Dr. Mike Herzfeld has been involved in investigation of regional seas for the past 26 years, including modelling ocean physics for the last 20 years, development of satellite processing systems and biogeochemical models. He is currently employed by CSIRO O&A as a hydrodynamic modeller, working within the coastal environmental modelling team (CEM) to maintain, develop and apply hydrodynamic models. During his career he has had extensive experience developing numerous hydrodynamic models, including Princeton Ocean Model (POM), Modular Ocean Model (MOM) and Model of Estuaries and Oceans (MECO). Mike was the architect for the biogeochemical model developed and used by the University of Western Australia. Mike is responsible for the development of the current coastal hydrodynamic modeling platform in use by O&A, and its application to numerous case studies on the Australian shelf and coastal margins. Mike is also a member of the GODAE Coastal Ocean and Shelf Seas Task Team (COSS-TT), and attends their international meetings annually.

The in-house regional hydrodynamic model developed by Mike uses a unique methodology which is able to handle complicated geometries such as those found in estuaries. This model has been adopted by various institutions and students around Australia, and fellow researchers within CSIRO, and has been published in the international literature. Through extensive calibration and validation exercises comparing model output with field data, Mike has significantly improved the model and at the same time considerably developed the CEM team’s understanding of how different ecosystems function. The coupling of the hydrodynamic, biogeochemical and sediment models provides CEM with a unique capability to address coastal environmental issues. Recently this model has been re-written to operate on unstructured meshes.

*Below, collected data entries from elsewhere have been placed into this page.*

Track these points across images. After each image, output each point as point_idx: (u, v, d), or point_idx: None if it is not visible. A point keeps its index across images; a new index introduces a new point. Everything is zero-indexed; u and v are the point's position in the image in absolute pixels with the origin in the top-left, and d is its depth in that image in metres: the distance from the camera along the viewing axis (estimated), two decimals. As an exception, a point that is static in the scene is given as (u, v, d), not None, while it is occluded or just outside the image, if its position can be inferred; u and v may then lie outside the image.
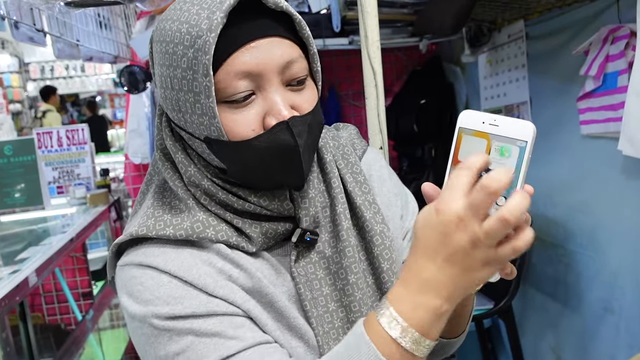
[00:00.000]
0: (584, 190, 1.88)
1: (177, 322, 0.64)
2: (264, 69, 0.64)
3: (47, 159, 2.92)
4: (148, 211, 0.72)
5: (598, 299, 1.86)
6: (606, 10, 1.71)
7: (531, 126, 0.57)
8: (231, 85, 0.64)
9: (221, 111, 0.65)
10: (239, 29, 0.63)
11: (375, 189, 0.84)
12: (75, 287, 2.85)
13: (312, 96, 0.70)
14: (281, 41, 0.65)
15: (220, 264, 0.69)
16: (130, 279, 0.67)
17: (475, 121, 0.60)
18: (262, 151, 0.65)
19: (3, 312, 1.54)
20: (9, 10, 1.35)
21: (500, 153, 0.58)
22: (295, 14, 0.67)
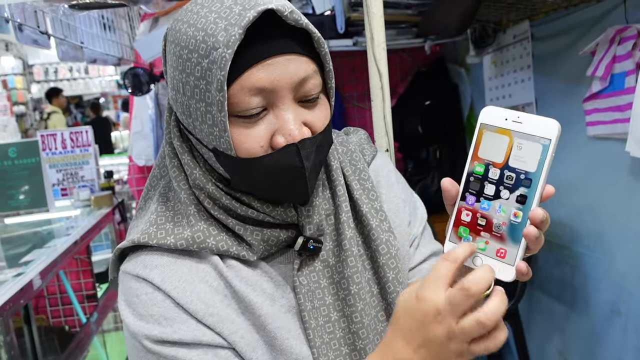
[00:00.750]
0: (591, 192, 1.87)
1: (164, 347, 0.66)
2: (278, 86, 0.63)
3: (52, 161, 2.92)
4: (151, 217, 0.72)
5: (605, 301, 1.84)
6: (613, 11, 1.70)
7: (556, 124, 0.56)
8: (244, 101, 0.63)
9: (232, 124, 0.64)
10: (255, 45, 0.62)
11: (382, 195, 0.83)
12: (79, 289, 2.85)
13: (324, 113, 0.69)
14: (297, 58, 0.64)
15: (216, 283, 0.70)
16: (128, 289, 0.70)
17: (497, 117, 0.59)
18: (268, 170, 0.66)
19: (7, 315, 1.54)
20: (13, 13, 1.35)
21: (522, 149, 0.57)
22: (315, 32, 0.66)
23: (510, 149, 0.58)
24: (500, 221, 0.58)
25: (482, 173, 0.59)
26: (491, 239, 0.59)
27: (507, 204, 0.58)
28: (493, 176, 0.59)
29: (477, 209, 0.60)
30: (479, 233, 0.59)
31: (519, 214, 0.57)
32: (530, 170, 0.57)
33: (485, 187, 0.59)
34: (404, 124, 2.61)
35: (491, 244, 0.59)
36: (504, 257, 0.58)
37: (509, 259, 0.58)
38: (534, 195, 0.56)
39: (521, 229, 0.57)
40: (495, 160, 0.59)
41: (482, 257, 0.59)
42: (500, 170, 0.58)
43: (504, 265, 0.58)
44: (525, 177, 0.57)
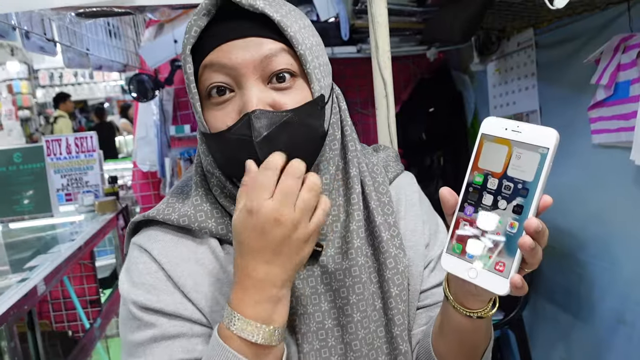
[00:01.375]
0: (596, 200, 1.86)
1: (146, 313, 0.70)
2: (239, 64, 0.66)
3: (56, 166, 2.93)
4: (166, 197, 0.79)
5: (611, 310, 1.83)
6: (617, 19, 1.70)
7: (554, 133, 0.56)
8: (209, 78, 0.68)
9: (206, 108, 0.70)
10: (216, 30, 0.68)
11: (401, 212, 0.82)
12: (82, 294, 2.85)
13: (299, 96, 0.68)
14: (260, 40, 0.67)
15: (211, 266, 0.73)
16: (130, 257, 0.75)
17: (497, 127, 0.59)
18: (228, 145, 0.68)
19: (12, 321, 1.54)
20: (20, 21, 1.36)
21: (520, 158, 0.57)
22: (273, 15, 0.67)
23: (509, 159, 0.57)
24: (496, 232, 0.57)
25: (481, 183, 0.59)
26: (487, 251, 0.58)
27: (504, 214, 0.57)
28: (491, 186, 0.58)
29: (474, 220, 0.59)
30: None
31: (514, 225, 0.56)
32: (528, 180, 0.56)
33: (484, 198, 0.59)
34: (408, 131, 2.61)
35: (487, 256, 0.58)
36: (501, 271, 0.57)
37: (505, 271, 0.57)
38: (530, 205, 0.56)
39: (517, 240, 0.56)
40: (494, 170, 0.59)
41: (476, 269, 0.58)
42: (499, 180, 0.58)
43: (498, 277, 0.57)
44: (522, 186, 0.56)
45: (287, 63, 0.68)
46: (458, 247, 0.60)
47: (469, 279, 0.59)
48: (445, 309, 0.70)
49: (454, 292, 0.67)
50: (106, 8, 1.10)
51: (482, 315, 0.66)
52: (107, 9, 1.11)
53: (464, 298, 0.66)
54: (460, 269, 0.60)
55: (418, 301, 0.80)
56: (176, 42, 2.27)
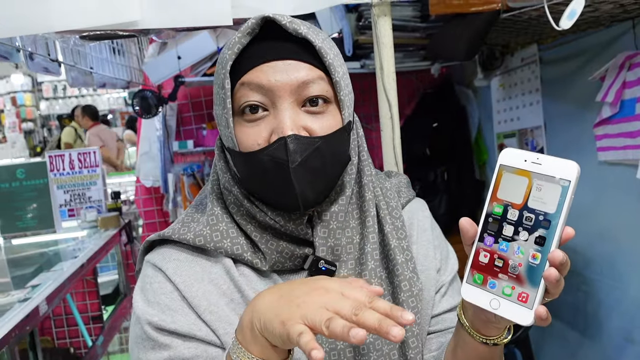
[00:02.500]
0: (603, 217, 1.85)
1: (161, 334, 0.70)
2: (276, 86, 0.67)
3: (59, 182, 2.93)
4: (181, 217, 0.80)
5: (619, 329, 1.81)
6: (622, 36, 1.69)
7: (575, 166, 0.56)
8: (244, 97, 0.68)
9: (237, 124, 0.70)
10: (258, 49, 0.69)
11: (413, 237, 0.83)
12: (85, 310, 2.83)
13: (330, 123, 0.70)
14: (298, 64, 0.68)
15: (225, 286, 0.72)
16: (145, 276, 0.75)
17: (517, 159, 0.59)
18: (261, 165, 0.68)
19: (13, 343, 1.52)
20: (24, 43, 1.37)
21: (541, 190, 0.57)
22: (315, 41, 0.69)
23: (530, 190, 0.57)
24: (518, 263, 0.57)
25: (501, 214, 0.59)
26: (509, 282, 0.58)
27: (525, 245, 0.57)
28: (512, 217, 0.58)
29: (495, 250, 0.59)
30: (497, 275, 0.58)
31: (537, 256, 0.56)
32: (550, 212, 0.56)
33: (504, 228, 0.59)
34: (412, 146, 2.60)
35: (509, 287, 0.58)
36: (524, 301, 0.57)
37: (528, 302, 0.56)
38: (553, 236, 0.56)
39: (540, 271, 0.56)
40: (514, 201, 0.59)
41: (499, 300, 0.58)
42: (519, 211, 0.58)
43: (522, 308, 0.57)
44: (544, 218, 0.56)
45: (323, 90, 0.70)
46: (479, 278, 0.60)
47: (491, 310, 0.59)
48: (459, 335, 0.70)
49: (470, 319, 0.67)
50: (110, 31, 1.10)
51: (497, 342, 0.67)
52: (111, 32, 1.11)
53: (480, 325, 0.66)
54: (482, 300, 0.59)
55: (429, 326, 0.80)
56: (180, 59, 2.28)
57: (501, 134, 2.43)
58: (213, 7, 1.05)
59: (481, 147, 2.64)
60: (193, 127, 2.79)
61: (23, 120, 9.40)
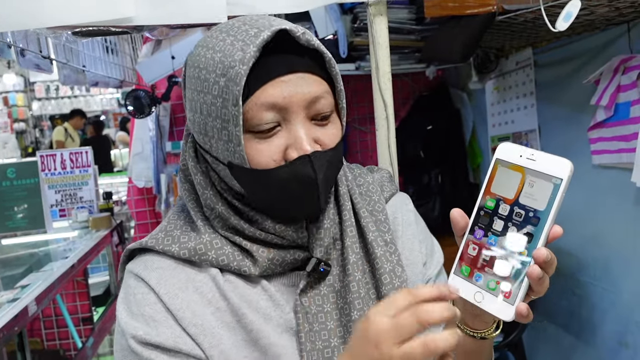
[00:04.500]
0: (597, 221, 1.85)
1: (146, 349, 0.68)
2: (291, 103, 0.66)
3: (50, 181, 2.90)
4: (163, 224, 0.77)
5: (612, 332, 1.81)
6: (617, 40, 1.70)
7: (568, 164, 0.56)
8: (257, 116, 0.65)
9: (246, 140, 0.67)
10: (270, 63, 0.66)
11: (398, 231, 0.83)
12: (75, 311, 2.80)
13: (335, 132, 0.71)
14: (310, 77, 0.67)
15: (210, 295, 0.71)
16: (127, 287, 0.73)
17: (513, 154, 0.59)
18: (282, 182, 0.67)
19: (1, 343, 1.50)
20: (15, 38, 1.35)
21: (534, 186, 0.57)
22: (326, 53, 0.69)
23: (522, 186, 0.58)
24: (505, 257, 0.57)
25: (493, 208, 0.59)
26: (494, 276, 0.58)
27: (513, 241, 0.57)
28: (503, 212, 0.59)
29: (484, 244, 0.59)
30: (484, 269, 0.59)
31: (524, 253, 0.56)
32: (540, 209, 0.56)
33: (494, 222, 0.59)
34: (406, 148, 2.60)
35: (494, 281, 0.58)
36: (507, 297, 0.57)
37: (511, 298, 0.57)
38: (540, 234, 0.56)
39: (525, 268, 0.56)
40: (507, 196, 0.59)
41: (483, 293, 0.58)
42: (510, 206, 0.58)
43: (504, 303, 0.57)
44: (534, 215, 0.56)
45: (331, 104, 0.70)
46: (466, 270, 0.60)
47: (474, 302, 0.59)
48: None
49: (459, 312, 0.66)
50: (103, 27, 1.09)
51: (485, 337, 0.67)
52: (104, 28, 1.10)
53: (469, 319, 0.67)
54: (467, 291, 0.60)
55: None
56: (174, 59, 2.26)
57: (495, 137, 2.43)
58: (208, 4, 1.04)
59: (475, 150, 2.65)
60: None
61: (15, 121, 9.34)
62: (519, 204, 0.57)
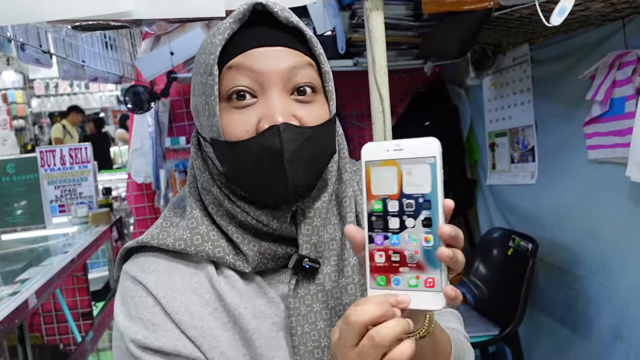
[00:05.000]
0: (593, 216, 1.86)
1: (145, 354, 0.68)
2: (267, 72, 0.66)
3: (50, 177, 2.91)
4: (159, 222, 0.77)
5: (608, 326, 1.83)
6: (613, 36, 1.71)
7: (435, 141, 0.57)
8: (232, 80, 0.66)
9: (222, 111, 0.67)
10: (248, 36, 0.67)
11: None
12: (75, 307, 2.81)
13: (319, 113, 0.70)
14: (289, 51, 0.67)
15: (207, 295, 0.70)
16: (125, 289, 0.72)
17: (379, 151, 0.59)
18: (251, 153, 0.66)
19: (1, 336, 1.51)
20: (15, 33, 1.36)
21: (412, 174, 0.57)
22: (306, 30, 0.69)
23: (401, 178, 0.57)
24: (414, 251, 0.57)
25: (382, 209, 0.58)
26: (412, 272, 0.57)
27: (415, 232, 0.57)
28: (393, 209, 0.58)
29: (388, 247, 0.58)
30: (398, 270, 0.58)
31: (429, 238, 0.56)
32: (426, 192, 0.56)
33: (390, 222, 0.58)
34: (404, 144, 2.61)
35: (414, 277, 0.57)
36: (432, 286, 0.57)
37: (436, 286, 0.56)
38: (437, 214, 0.56)
39: (435, 252, 0.56)
40: (390, 192, 0.58)
41: (408, 294, 0.57)
42: (398, 200, 0.58)
43: (431, 294, 0.56)
44: (423, 200, 0.56)
45: (311, 77, 0.69)
46: (382, 280, 0.59)
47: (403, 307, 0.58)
48: None
49: None
50: (102, 21, 1.10)
51: (424, 335, 0.65)
52: (104, 22, 1.11)
53: None
54: None
55: None
56: (173, 54, 2.27)
57: (493, 133, 2.44)
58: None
59: (473, 146, 2.66)
60: (185, 124, 2.78)
61: (14, 118, 9.34)
62: (406, 195, 0.57)
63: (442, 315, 0.81)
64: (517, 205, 2.30)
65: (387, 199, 0.58)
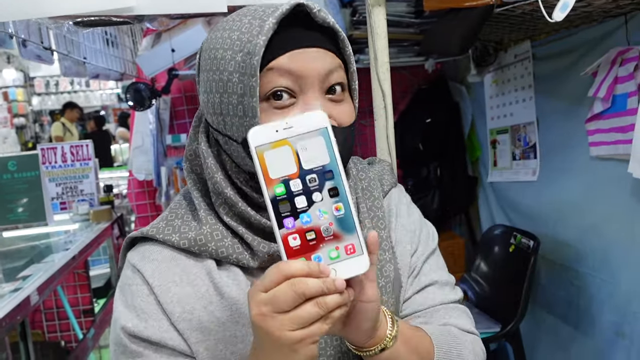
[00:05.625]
0: (595, 212, 1.86)
1: (133, 342, 0.70)
2: (307, 73, 0.67)
3: (51, 174, 2.91)
4: (165, 214, 0.77)
5: (610, 323, 1.83)
6: (615, 32, 1.70)
7: (320, 112, 0.58)
8: (273, 81, 0.66)
9: (263, 112, 0.67)
10: (287, 37, 0.67)
11: (392, 224, 0.83)
12: (76, 304, 2.82)
13: (349, 110, 0.72)
14: (326, 53, 0.69)
15: (204, 289, 0.71)
16: (125, 276, 0.75)
17: (268, 134, 0.58)
18: None
19: (3, 332, 1.52)
20: (17, 29, 1.36)
21: (307, 149, 0.57)
22: (340, 31, 0.70)
23: (297, 155, 0.57)
24: (328, 223, 0.57)
25: (285, 192, 0.57)
26: (330, 245, 0.57)
27: (324, 204, 0.57)
28: (296, 188, 0.57)
29: (301, 227, 0.57)
30: (317, 247, 0.57)
31: (339, 207, 0.57)
32: (326, 162, 0.57)
33: (296, 202, 0.57)
34: (405, 141, 2.61)
35: (333, 249, 0.57)
36: (353, 252, 0.57)
37: (357, 250, 0.57)
38: (341, 182, 0.57)
39: (348, 218, 0.57)
40: (290, 172, 0.57)
41: (332, 267, 0.57)
42: (300, 178, 0.57)
43: (355, 259, 0.57)
44: (324, 170, 0.57)
45: (342, 78, 0.71)
46: None
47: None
48: None
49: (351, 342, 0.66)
50: (104, 17, 1.10)
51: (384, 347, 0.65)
52: (106, 18, 1.11)
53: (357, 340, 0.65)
54: None
55: (401, 311, 0.80)
56: (174, 51, 2.27)
57: (494, 130, 2.44)
58: (208, -6, 1.05)
59: (474, 143, 2.66)
60: (187, 121, 2.78)
61: (15, 116, 9.34)
62: (306, 171, 0.57)
63: (441, 311, 0.81)
64: (518, 202, 2.30)
65: (288, 180, 0.57)
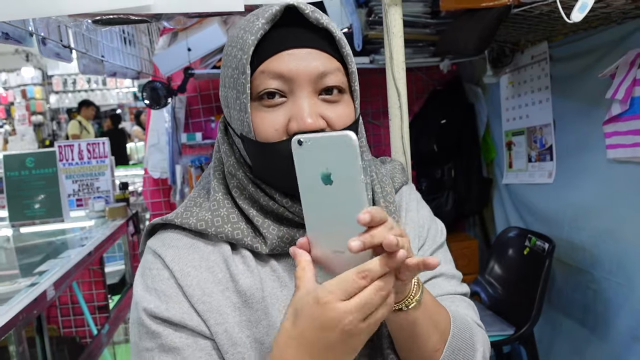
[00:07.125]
0: (612, 216, 1.84)
1: (154, 322, 0.72)
2: (297, 74, 0.68)
3: (68, 171, 2.95)
4: (185, 201, 0.81)
5: (627, 327, 1.80)
6: (633, 33, 1.68)
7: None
8: (264, 83, 0.69)
9: (254, 109, 0.70)
10: (279, 37, 0.69)
11: (402, 219, 0.85)
12: (91, 300, 2.85)
13: (346, 112, 0.72)
14: (319, 53, 0.69)
15: (221, 275, 0.73)
16: (145, 261, 0.77)
17: None
18: (279, 156, 0.69)
19: (21, 326, 1.54)
20: (37, 27, 1.38)
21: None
22: (336, 32, 0.71)
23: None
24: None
25: None
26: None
27: None
28: None
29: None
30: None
31: None
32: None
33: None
34: (420, 142, 2.60)
35: None
36: None
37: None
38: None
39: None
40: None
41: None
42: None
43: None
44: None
45: (340, 81, 0.71)
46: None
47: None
48: None
49: None
50: (122, 15, 1.11)
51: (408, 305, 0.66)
52: (124, 17, 1.12)
53: None
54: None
55: None
56: (190, 51, 2.29)
57: (510, 132, 2.42)
58: (225, -7, 1.06)
59: (489, 145, 2.64)
60: (202, 120, 2.80)
61: (33, 113, 9.48)
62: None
63: (449, 300, 0.81)
64: (534, 204, 2.28)
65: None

The CMAR model has been applied to several major case studies around Australia by Mike, the most recent and significant being the eReefs marine models. The model outputs combined with Mike’s well developed understanding of physical processes in coastal ecosystems has assisted industry and government departments in sustainable marine management. Examples include predicting ecological impacts of salmon aquaculture in the D’Entrecasteaux Channel, the role of the Fitzroy Estuary in delivering nutrients from the catchment to the Great Barrier Reef, the implication of residual circulation in Port Curtis Estuary for pollutant management, and the impact of extreme events on tuna aquaculture in Spencer Gulf. Mike has also been heavily involved in the BLUElink project where his role was to develop an automated relocatable ocean model as part of the ROAM product. This model is currently used by Royal Australian Navy in an operational capacity.